Transformation Example                          |Result
----------                               |-------
`filter(lambda x: x % 2 == 0)`           |Discard non-even elements
`map(lambda x: x * 2)`                   |Multiply each RDD element by `2`
`map(lambda x: x.split())`               |Split each string into words
`flatMap(lambda x: x.split())`           |Split each string into words and flatten sequence
`sample(withReplacement=True,0.25)`      |Create sample of 25% of elements with replacement
`union(rdd)`                             |Append `rdd` to existing RDD
`distinct()`                             |Remove duplicates in RDD
`sortBy(lambda x: x, ascending=False)`   |Sort elements in descending order

In [7]:
# creates a receipe without executing it
secfind = textFile.filter(lambda line: 'second' in line)

In [8]:
# it's lazyly stored but not executed
secfind

PythonRDD[4] at RDD at PythonRDD.scala:53

### RDD Actions

Once we have our 'recipe' of transformations ready, we can execute them by calling an action.

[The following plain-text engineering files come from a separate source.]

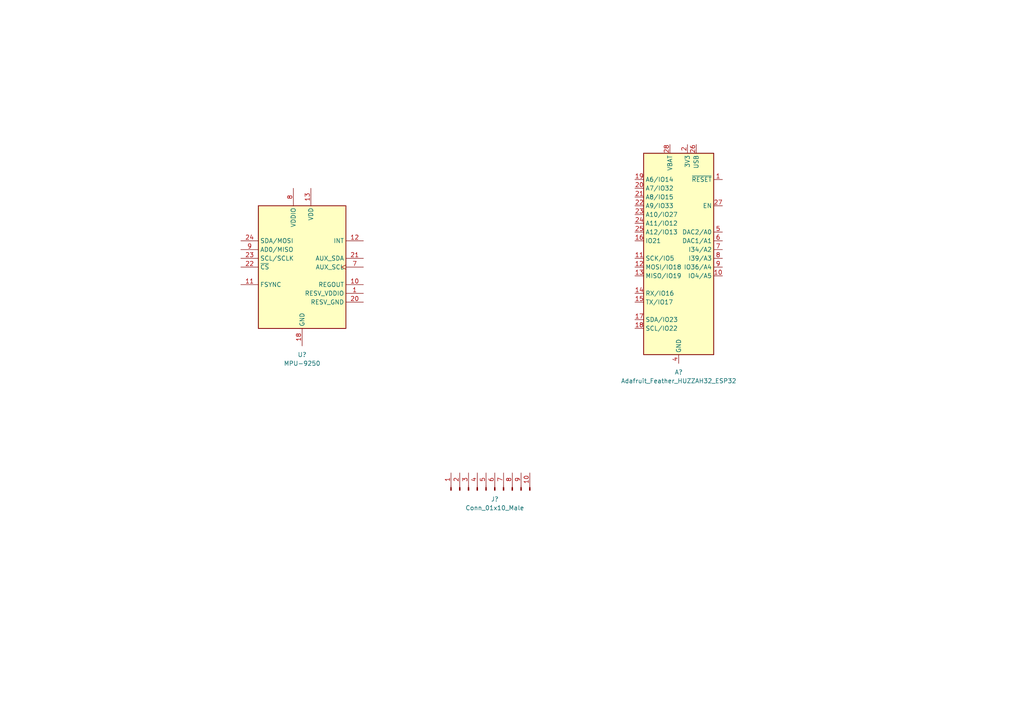
<source format=kicad_sch>
(kicad_sch (version 20201015) (generator eeschema)

  (page 1 1)

  (paper "A4")

  


  (symbol (lib_id "Connector:Conn_01x10_Male") (at 140.97 142.24 90) (unit 1)
    (in_bom yes) (on_board yes)
    (uuid "ea9d1a73-9cbe-4214-b621-565aab468fb0")
    (property "Reference" "J?" (id 0) (at 143.51 144.78 90))
    (property "Value" "Conn_01x10_Male" (id 1) (at 143.51 147.32 90))
    (property "Footprint" "" (id 2) (at 140.97 142.24 0)
      (effects (font (size 1.27 1.27)) hide)
    )
    (property "Datasheet" "~" (id 3) (at 140.97 142.24 0)
      (effects (font (size 1.27 1.27)) hide)
    )
  )

  (symbol (lib_id "MCU_Module:Adafruit_Feather_HUZZAH32_ESP32") (at 196.85 72.39 0) (unit 1)
    (in_bom yes) (on_board yes)
    (uuid "a5b746d2-1695-4135-8a8f-f725738ad230")
    (property "Reference" "A?" (id 0) (at 196.85 107.95 0))
    (property "Value" "Adafruit_Feather_HUZZAH32_ESP32" (id 1) (at 196.85 110.49 0))
    (property "Footprint" "Module:Adafruit_Feather" (id 2) (at 199.39 106.68 0)
      (effects (font (size 1.27 1.27)) (justify left) hide)
    )
    (property "Datasheet" "https://cdn-learn.adafruit.com/downloads/pdf/adafruit-huzzah32-esp32-feather.pdf" (id 3) (at 196.85 102.87 0)
      (effects (font (size 1.27 1.27)) hide)
    )
  )

  (symbol (lib_id "Sensor_Motion:MPU-9250") (at 87.63 77.47 0) (unit 1)
    (in_bom yes) (on_board yes)
    (uuid "d1e24ed7-8926-4aaf-b61d-e40939a55b8d")
    (property "Reference" "U?" (id 0) (at 87.63 102.87 0))
    (property "Value" "MPU-9250" (id 1) (at 87.63 105.41 0))
    (property "Footprint" "Sensor_Motion:InvenSense_QFN-24_3x3mm_P0.4mm" (id 2) (at 87.63 102.87 0)
      (effects (font (size 1.27 1.27)) hide)
    )
    (property "Datasheet" "https://store.invensense.com/datasheets/invensense/MPU9250REV1.0.pdf" (id 3) (at 87.63 81.28 0)
      (effects (font (size 1.27 1.27)) hide)
    )
  )

  (sheet_instances
    (path "/" (page "1"))
  )

  (symbol_instances
    (path "/a5b746d2-1695-4135-8a8f-f725738ad230"
      (reference "A?") (unit 1) (value "Adafruit_Feather_HUZZAH32_ESP32") (footprint "Module:Adafruit_Feather")
    )
    (path "/ea9d1a73-9cbe-4214-b621-565aab468fb0"
      (reference "J?") (unit 1) (value "Conn_01x10_Male") (footprint "")
    )
    (path "/d1e24ed7-8926-4aaf-b61d-e40939a55b8d"
      (reference "U?") (unit 1) (value "MPU-9250") (footprint "Sensor_Motion:InvenSense_QFN-24_3x3mm_P0.4mm")
    )
  )
)

</source>
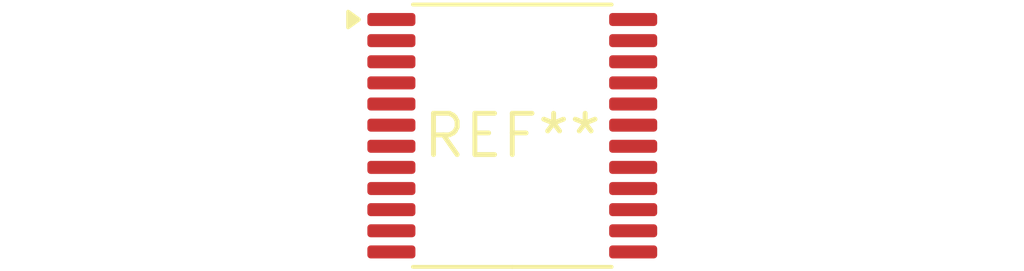
<source format=kicad_pcb>
(kicad_pcb (version 20240108) (generator pcbnew)

  (general
    (thickness 1.6)
  )

  (paper "A4")
  (layers
    (0 "F.Cu" signal)
    (31 "B.Cu" signal)
    (32 "B.Adhes" user "B.Adhesive")
    (33 "F.Adhes" user "F.Adhesive")
    (34 "B.Paste" user)
    (35 "F.Paste" user)
    (36 "B.SilkS" user "B.Silkscreen")
    (37 "F.SilkS" user "F.Silkscreen")
    (38 "B.Mask" user)
    (39 "F.Mask" user)
    (40 "Dwgs.User" user "User.Drawings")
    (41 "Cmts.User" user "User.Comments")
    (42 "Eco1.User" user "User.Eco1")
    (43 "Eco2.User" user "User.Eco2")
    (44 "Edge.Cuts" user)
    (45 "Margin" user)
    (46 "B.CrtYd" user "B.Courtyard")
    (47 "F.CrtYd" user "F.Courtyard")
    (48 "B.Fab" user)
    (49 "F.Fab" user)
    (50 "User.1" user)
    (51 "User.2" user)
    (52 "User.3" user)
    (53 "User.4" user)
    (54 "User.5" user)
    (55 "User.6" user)
    (56 "User.7" user)
    (57 "User.8" user)
    (58 "User.9" user)
  )

  (setup
    (pad_to_mask_clearance 0)
    (pcbplotparams
      (layerselection 0x00010fc_ffffffff)
      (plot_on_all_layers_selection 0x0000000_00000000)
      (disableapertmacros false)
      (usegerberextensions false)
      (usegerberattributes false)
      (usegerberadvancedattributes false)
      (creategerberjobfile false)
      (dashed_line_dash_ratio 12.000000)
      (dashed_line_gap_ratio 3.000000)
      (svgprecision 4)
      (plotframeref false)
      (viasonmask false)
      (mode 1)
      (useauxorigin false)
      (hpglpennumber 1)
      (hpglpenspeed 20)
      (hpglpendiameter 15.000000)
      (dxfpolygonmode false)
      (dxfimperialunits false)
      (dxfusepcbnewfont false)
      (psnegative false)
      (psa4output false)
      (plotreference false)
      (plotvalue false)
      (plotinvisibletext false)
      (sketchpadsonfab false)
      (subtractmaskfromsilk false)
      (outputformat 1)
      (mirror false)
      (drillshape 1)
      (scaleselection 1)
      (outputdirectory "")
    )
  )

  (net 0 "")

  (footprint "TSSOP-24_6.1x7.8mm_P0.65mm" (layer "F.Cu") (at 0 0))

)

</source>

Here are some common actions:

Action                             |Result
----------                             |-------
`collect()`                            |Convert RDD to in-memory list 
`take(3)`                              |First 3 elements of RDD 
`top(3)`                               |Top 3 elements of RDD
`takeSample(withReplacement=True,3)`   |Create sample of 3 elements with replacement
`sum()`                                |Find element sum (assumes numeric elements)
`mean()`                               |Find element mean (assumes numeric elements)
`stdev()`                              |Find element deviation (assumes numeric elements)

In [9]:
secfind.collect()

['second line']

In [10]:
secfind.count()

1